_TO DO_. Skip the images and return the records below exactly.

_RECORDS PROVIDED_.

━━━━━━━━━━━━━━━━━━━━

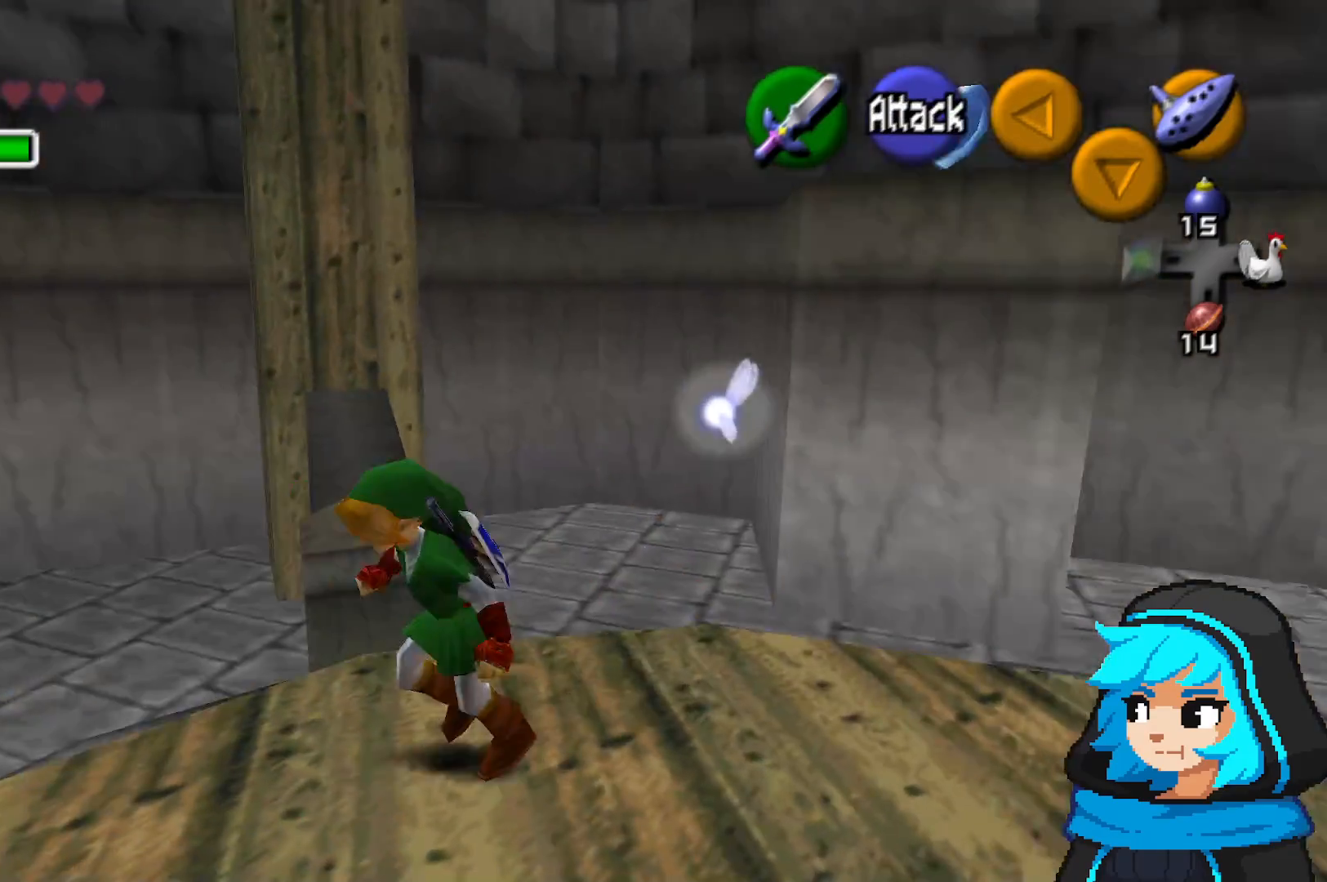
Gameplay with a controller (Nintendo layout); each line is a JSON object with the inputs held at the frame after it. "events" lists button and stick changes between this image and that frame as [ms after this image, input, new state], when the widget could be followed in between. Not read: L3 R3.
{"buttons": [], "left_stick": "down", "events": [[67, "left_stick", "down"]]}
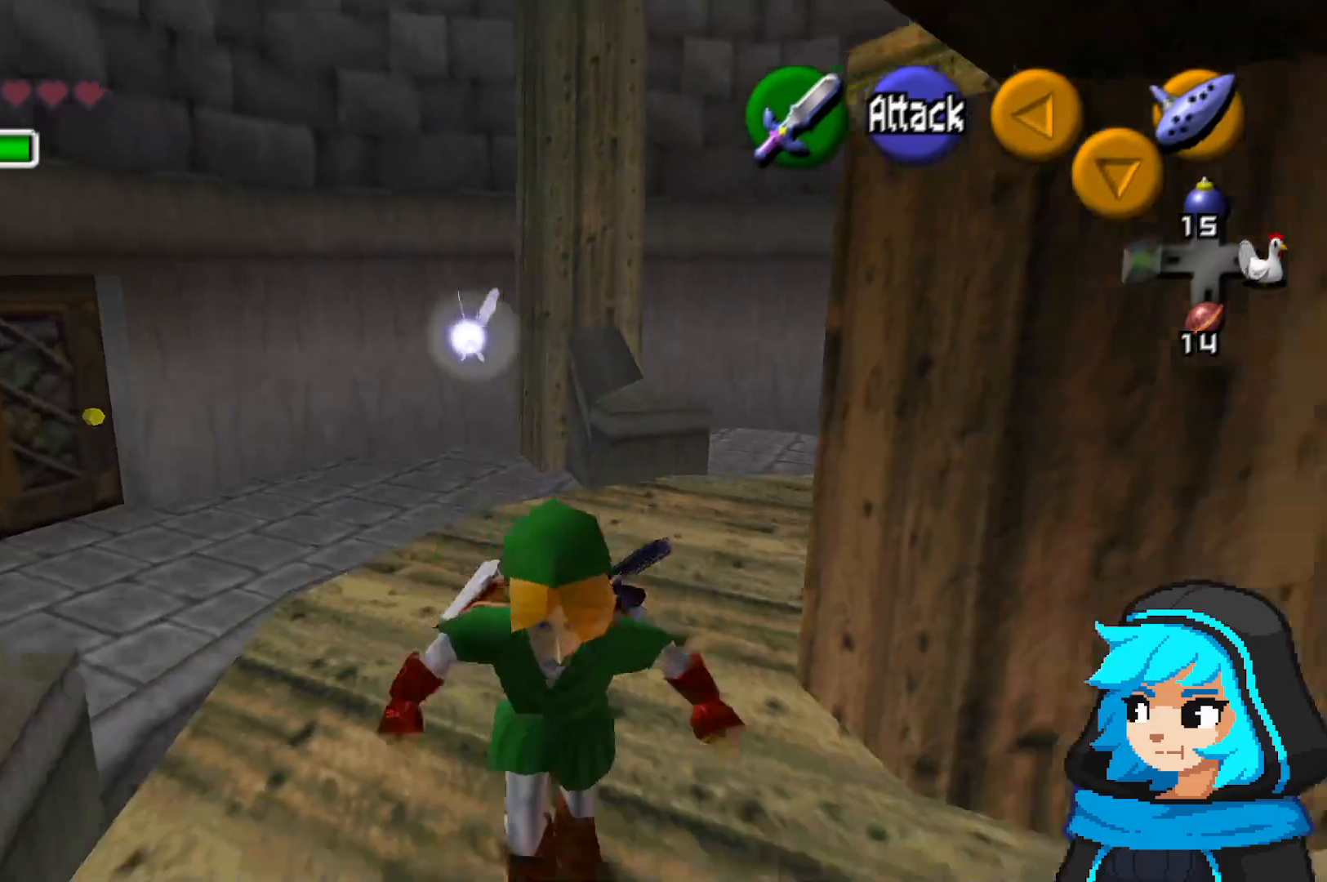
{"buttons": [], "left_stick": "down", "events": []}
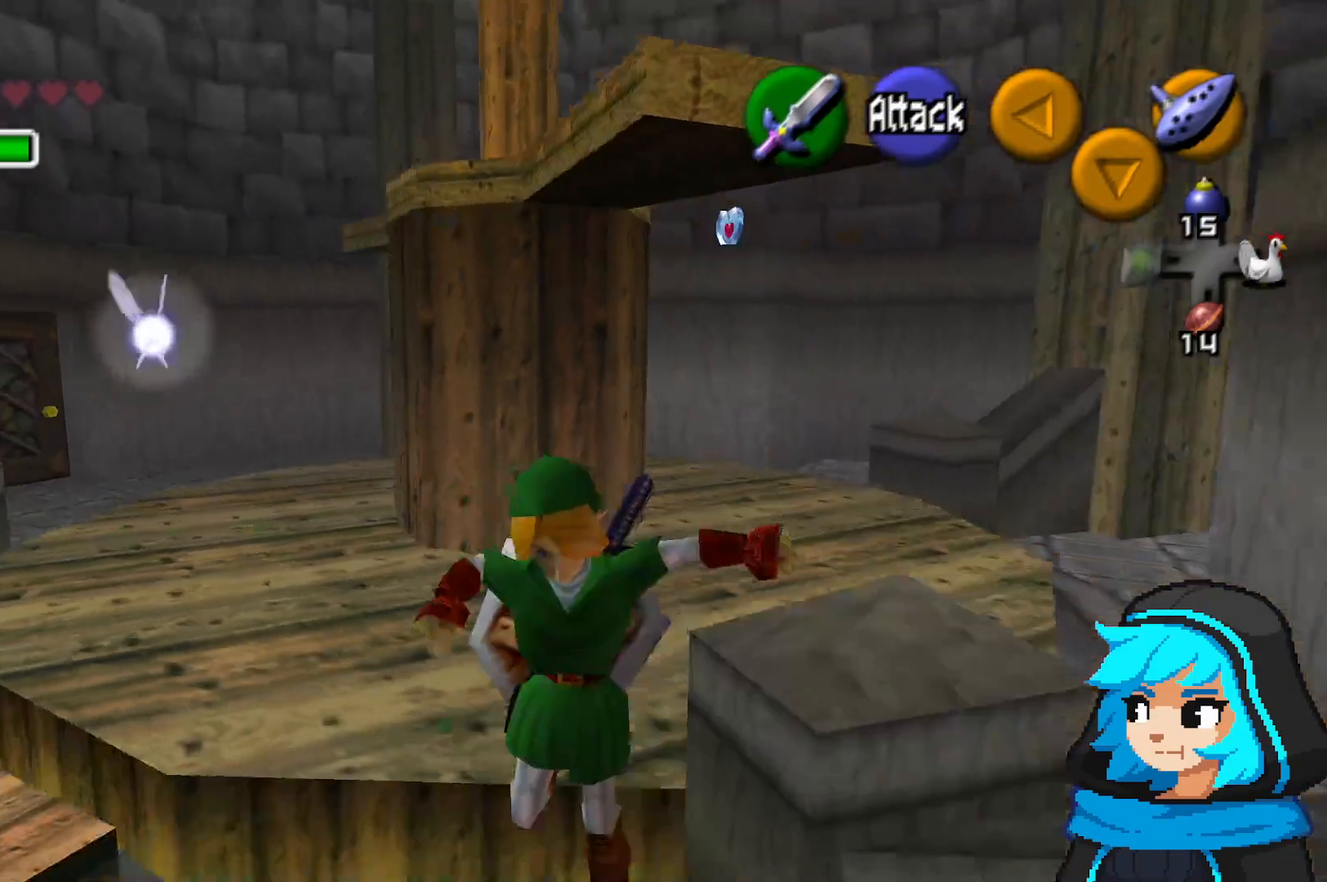
{"buttons": [], "left_stick": "center"}
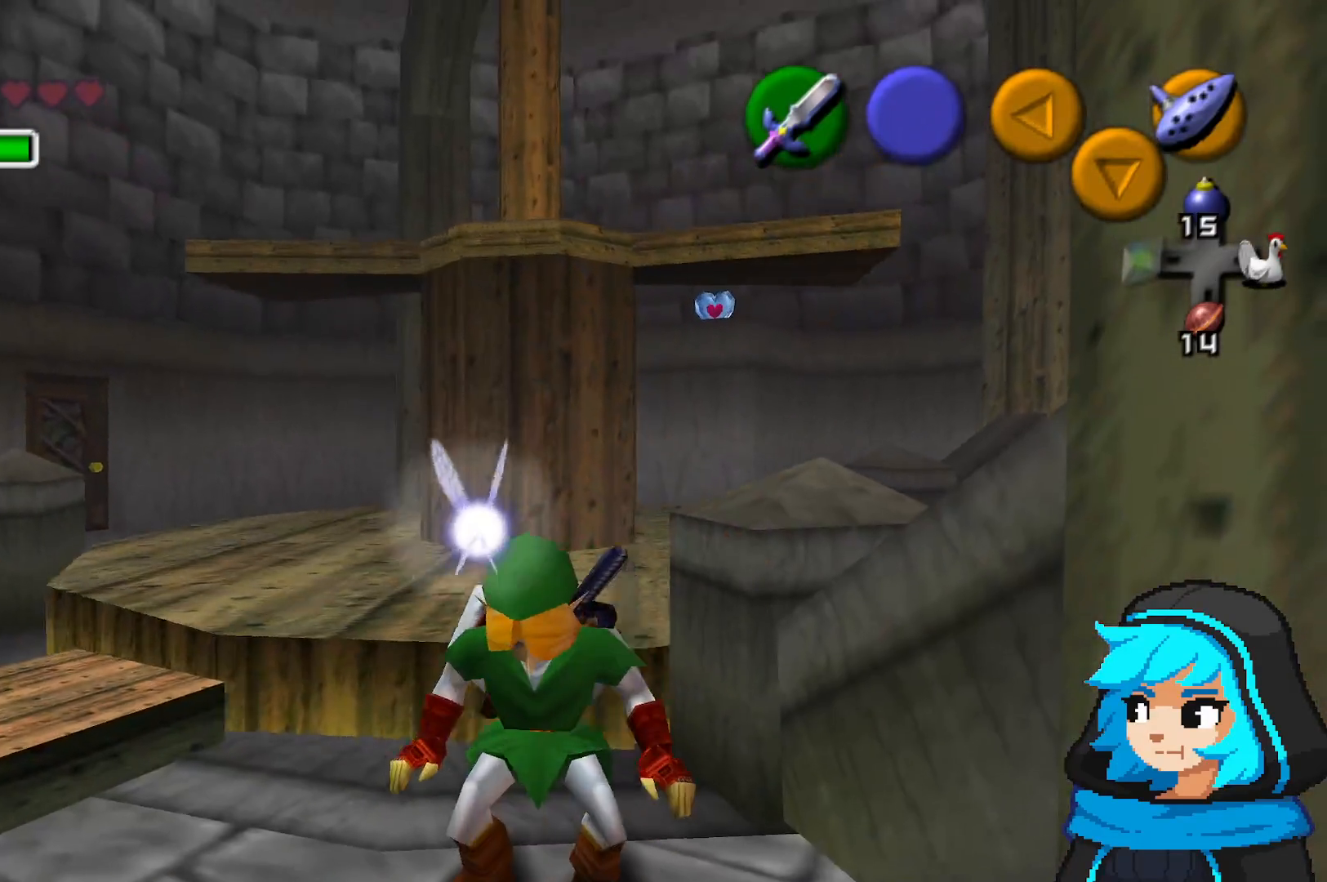
{"buttons": [], "left_stick": "center", "events": []}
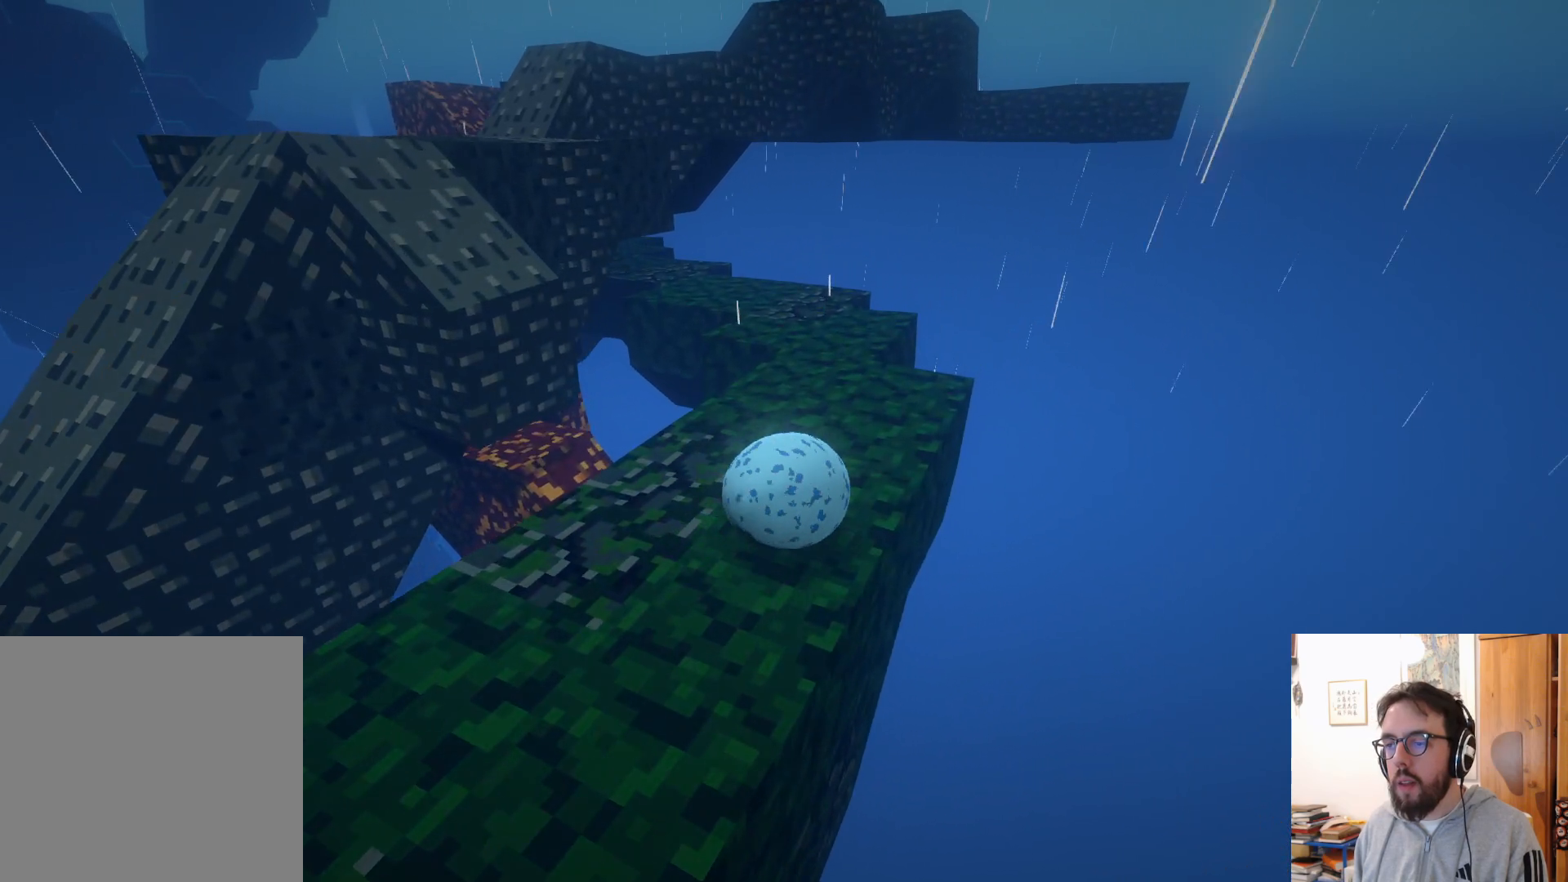
Gameplay with a controller (Xbox layout); each line is a JSON object with the inputs held at the frame after it. "events" lists button and stick changes between this image and that frame as [ms after this image, input, new state], when the widget could be followed in between. Not read: R3.
{"buttons": [], "left_stick": "up", "right_stick": "center", "events": [[67, "left_stick", "down-left"], [233, "left_stick", "left"], [417, "right_stick", "center"], [433, "left_stick", "up"]]}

━━━━━━━━━━━━━━━━━━━━

_SOLVED PROBLEM_.
Gameplay with a controller (Nintendo layout); each line is a JSON object with the inputs held at the frame after it. "events" lists button and stick changes between this image and that frame as [ms after this image, input, new state], when the widget could be followed in between. Not read: L3 R3.
{"buttons": [], "left_stick": "down", "events": [[67, "left_stick", "down"]]}
{"buttons": [], "left_stick": "down", "events": []}
{"buttons": [], "left_stick": "center"}
{"buttons": [], "left_stick": "center", "events": []}
Gameplay with a controller (Xbox layout); each line is a JSON object with the inputs held at the frame after it. "events" lists button and stick changes between this image and that frame as [ms after this image, input, new state], when the widget could be followed in between. Not read: R3.
{"buttons": [], "left_stick": "up", "right_stick": "center", "events": [[67, "left_stick", "down-left"], [233, "left_stick", "left"], [417, "right_stick", "center"], [433, "left_stick", "up"]]}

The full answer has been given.